## TEXTE À LIRE
>>>>>

Le Sgen-CFDT Bourgogne et la Fep-CFDT Bourgogne écrivent au rectorat dans le cadre du action nationale. Il est enfin temps de faire respecter le cadre de gestion spécifique aux AESH ! Retrouvez dans cet article vos revendications et des témoignages de collègues.
24 heures d’accompagnement doivent être payées 62%, Madame la Rectrice!
Suite à une enquête nationale, nous avons relevé vos revendications, vos priorités et nous les adressons aujourd’hui à la rectrice de l’académie de Dijon mais aussi au ministre de l’Education Nationale.
- Le mode de calcul du temps d’accompagnement et des heures connexes tel que stipulé au point 3.4 du cadre de gestion n’est pas respecté dans notre académie. Selon la formule indiquée, 24 heures d’accompagnement devant élève avec un contrat de 41 semaines, correspondent à une quotité travaillée et payé de 62 %.
- La possibilité et les modalités d’utilisation des 14h heures de fractionnement annuelles ne sont pas connues des AESH de notre académie.
- Le réexamen triennal de la rémunération prévu au point 2.6.2 du cadre de gestion n’est pas mis en œuvre de façon systématique.
- Les AESH de notre académie souhaitent pouvoir augmenter leur quotité de travail quand c’est possible, notamment en collège et lycée ou encore en comptabilisant les 10 minutes d’accueil en primaire (1h20 hebdomadaire) dans le temps d’accompagnement.
Les AESH, clés de voute de l’école inclusive (par Bruno Jay, enseignant INSPE, université de Dijon)
L’école inclusive est une idée généreuse. Mais l’enfer est pavé de bonnes intentions : c’est aussi une idée aux conséquences parfois dévastatrices. Nous en voulons pour preuve les conditions de travail des AESH.
Sur les AESH, repose pour une large part, l’effectivité de l’école inclusive.
Comment faire pour accueillir « les élèves à besoins éducatifs particuliers » et les élèves handicapés dans les classes ordinaires, et ainsi rendre possible le projet inclusif ? Une des solutions qui va s’imposer naturellement après le tournant de la loi de 2005 sera le recours à celles (pour l’accord de ce pronom j’ai conditionné le choix du genre au nombre) qu’on appelle aujourd’hui les AESH. Sur elles repose pour une large part l’effectivité de l’école inclusive.
Presque systématiquement les AESH sont victimes d’une maltraitance et d’une violence institutionnelle inouïe.

<<<<<

## ENTRÉES DU JEU
>>>>>

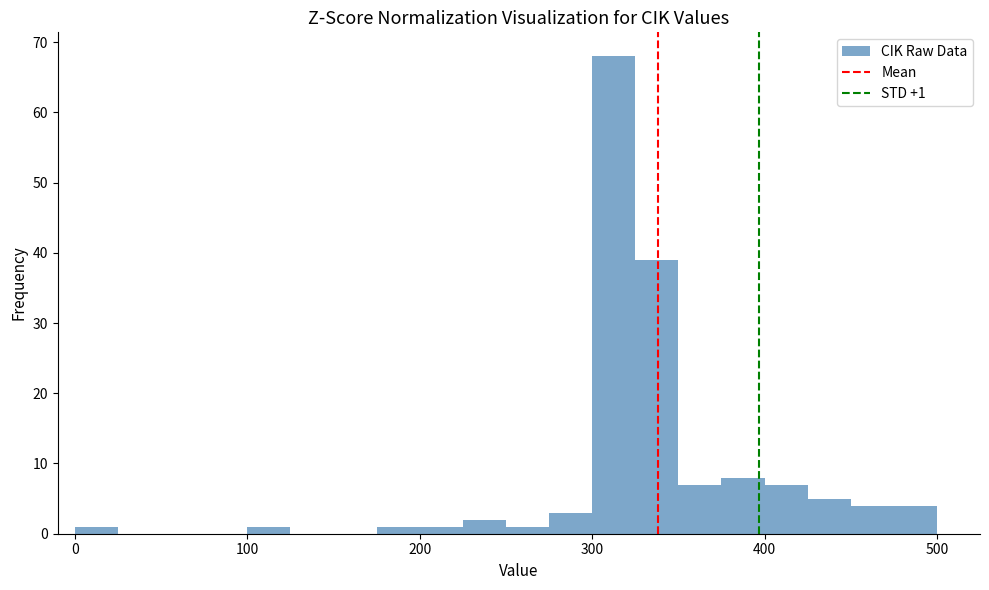

Read against the x-axis, roughly where is the centre of the tallest bar?

310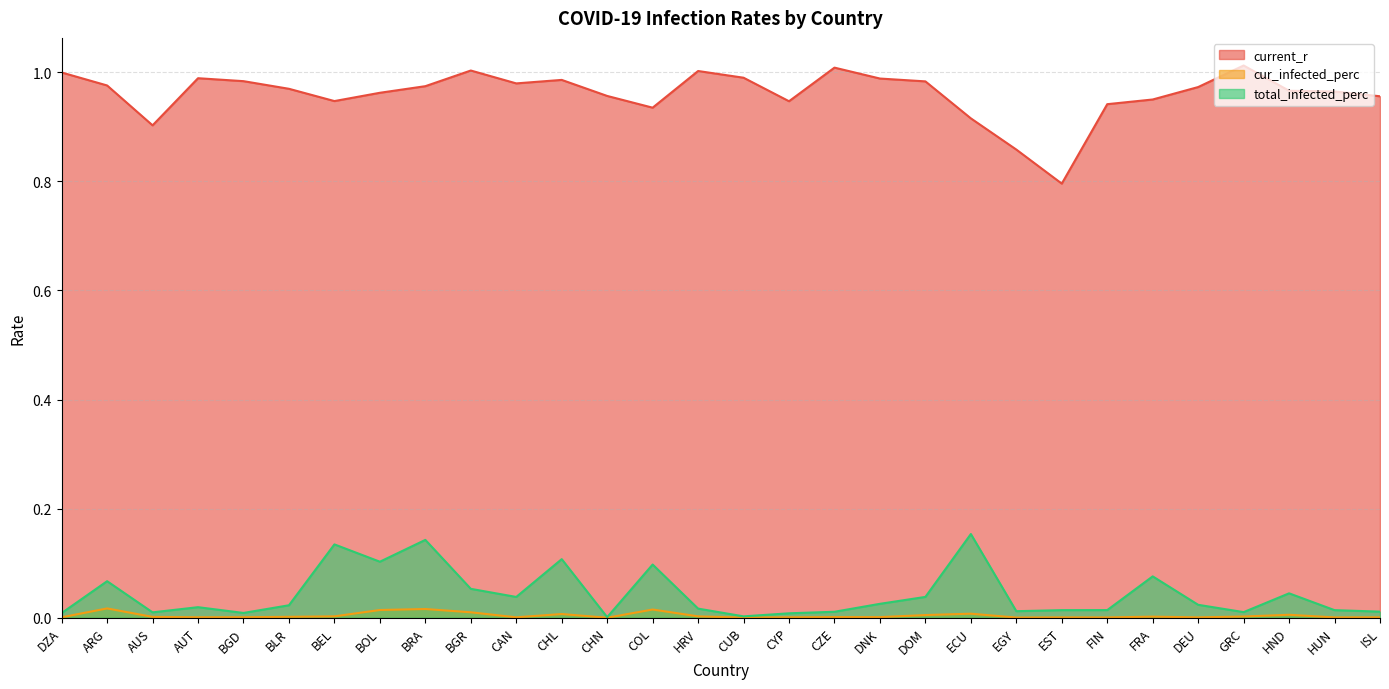

The value of current_r at DNK is 1.0. True or false?

True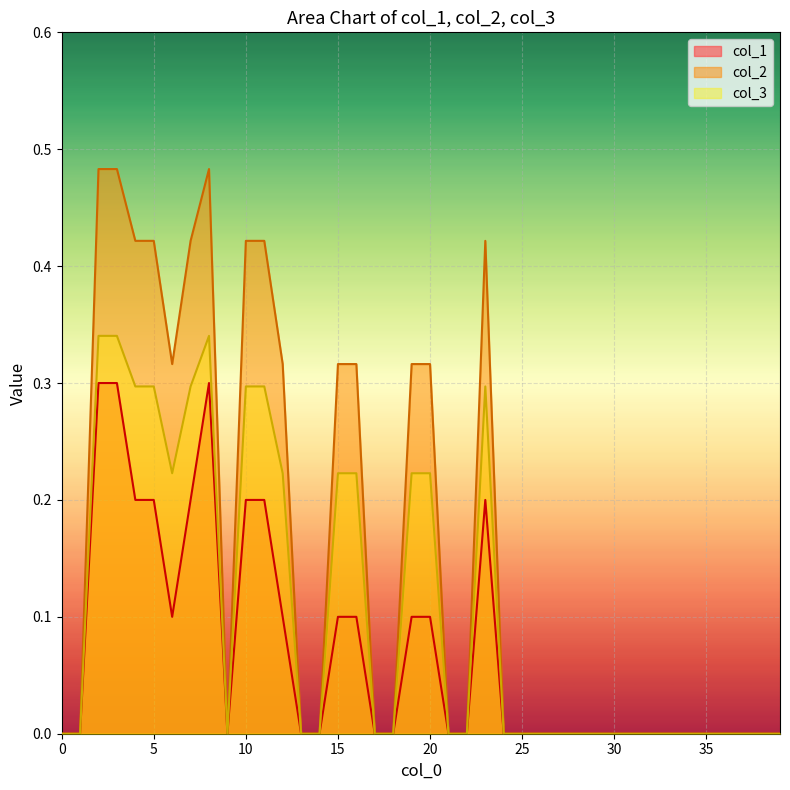

What is the maximum value shown in the chart?

0.5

<<<<<

## TÂCHES À RÉALISER
[A] Résumez en deux phrases le texte sur les AESH.
[B] Reproduisez à l'identique le passage du texte sur les AESH qui va de « Les AESH, clés » jusqu'à « travail des AESH. ».

## RÉPONSES
[A] Le Sgen-CFDT Bourgogne et la Fep-CFDT Bourgogne s'adressent à la rectrice de l'académie de Dijon et au ministre de l'Éducation nationale pour faire respecter le cadre de gestion spécifique aux AESH, notamment le mode de calcul du temps d'accompagnement, l'information sur les heures de fractionnement, le réexamen triennal de la rémunération et la possibilité d'augmenter la quotité de travail. Une contribution de Bruno Jay, enseignant INSPE, présente les AESH comme la clé de voûte de l'école inclusive, tout en affirmant qu'elles sont presque systématiquement victimes d'une maltraitance et d'une violence institutionnelle inouïe.

[B]
Les AESH, clés de voute de l’école inclusive (par Bruno Jay, enseignant INSPE, université de Dijon)
L’école inclusive est une idée généreuse. Mais l’enfer est pavé de bonnes intentions : c’est aussi une idée aux conséquences parfois dévastatrices. Nous en voulons pour preuve les conditions de travail des AESH.